Vv. 11-22. A sabedoria é tão boa quanto uma herança, ou até melhor. Ela protege das tormentas e do calor insuportável da tribulação. A riqueza não alonga a vida natural; porém, a verdadeira sabedoria concede vida espiritual e fortalece os homens para servirem sujeitos aos seus sofrimentos. Observemos a disposição de nosso estado como obra das mãos de Deus, e, ao final, tudo resultará ser para melhor. Em obras de justiça, não te deixes levar por calores ou paixões, senão pelo zelo por Deus. Não te enganes sobre as tuas habilidades, não critiques tudo, nem te ocupes com os assuntos de outros homens. Muitos que não serão tocados pelo temor a Deus e pelo terror ao inferno, evitarão pecados que seriam capazes de arruinar a sua saúde e património, e os exporiam à justiça pública. Porém, os que verdadeiramente temem a Deus, têm somente um objetivo ao servir; portanto, agem com firmeza. Se dissermos que não pecamos, enganamos a nós mesmos. Todo o crente verdadeiro está pronto para dizer: "Deus, tenha misericórdia de mim, pecador". Ao mesmo tempo, não esqueças de que a justiça pessoal e o andar em novidade de vida são as únicas provas reais de interesse pela fé na justiça do Redentor. A sabedoria ensina-nos a não ser rápidos para nos ressentirmos de afrontas. Não desejes saber o que as pessoas dizem; se falam bem de ti, isto alimentará o teu orgulho; se falam mal, incitará a tua paixão. Preocupa-te em ser aprovado diante de Deus e de tua própria consciência; então, não ouças o que os homens dizem de ti; é mais fácil passar por cima de vinte afrontas do que vingar uma. Quando sofremos dano por parte de alguém, examinemos se não temos feito mal aos outros.

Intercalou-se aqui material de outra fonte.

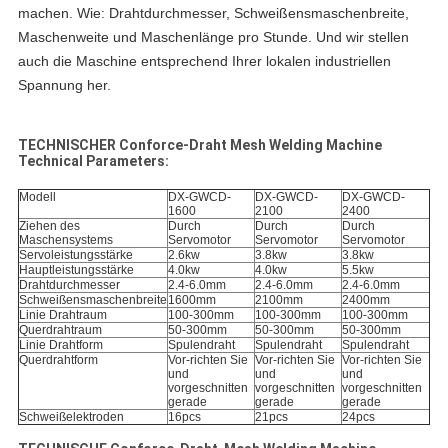
machen. Wie: Drahtdurchmesser, Schweißensmaschenbreite,
Maschenweite und Maschenlänge pro Stunde. Und wir stellen
auch die Maschine entsprechend Ihrer lokalen industriellen
Spannung her.
TECHNISCHER Conforce-Draht Mesh Welding Machine
Technical Parameters:
Modell
DX-GWCD-
DX-GWCD-
DX-GWCD-
1600
2100
2400
Ziehen des
Durch
Durch
Durch
Maschensystems
Servomotor
Servomotor
Servomotor
Servoleistungsstärke
2.6kw
3.8kw
3.8kw
Hauptleistungsstärke
4.0kw
4.0kw
5.5kw
Drahtdurchmesser
2.4-6.0mm
2.4-6.0mm
2.4-6.0mm
Schweißensmaschenbreite
1600mm
2100mm
2400mm
Linie Drahtraum
100-300mm
100-300mm
100-300mm
Querdrahtraum
50-300mm
50-300mm
50-300mm
Linie Drahtform
Spulendraht
Spulendraht
Spulendraht
Querdrahtform
Vor-richten Sie
Vor-richten Sie
Vor-richten Sie
und
und
und
vorgeschnitten
vorgeschnitten
vorgeschnitten
gerade
gerade
gerade
Schweißelektroden
16pcs
21pcs
24pcs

Vv. 23-29. Salomão, em sua indagação sobre a natureza e a razão das coisas, fora miseravelmente enganado. Porém, aqui ele fala pesaroso. O que visa sempre agradar a Deus pode ter a expectativa de escapar; o pecador indiferente cairá, provavelmente, para não se levantar mais. Agora ele descobre o mal do seu grande pecado: amar as mulheres estranhas (1 Rs 11.1). Não encontrara uma jovem completamente pura e piedosa. Como poderia descobri-la entre as que colecionara? se alguma delas estivesse bem disposta, a situação tenderia a torná-las quase que do mesmo caráter. Aqui ele adverte aos demais contra os pecados pelos quais foi traído. Diversos varões piedosos podem reconhecer agradecidos que encontraram em sua esposa uma mulher prudente e virtuosa; porém, os que seguem a vereda de Salomão, jamais encontrarão uma sequer. Ele atribui todas as correntes da transgressão presente à fonte. Está claro que o homem é corrompido, rebelde, e que Deus não o criou assim. É lamentável que o homem, a quem Deus criou perfeito, tenha encontrado tantos caminhos para tornar-se mal e infeliz. Bendigamos a Deus por Jesus Cristo e busquemos a sua graça, para que sejamos contados com o seu povo.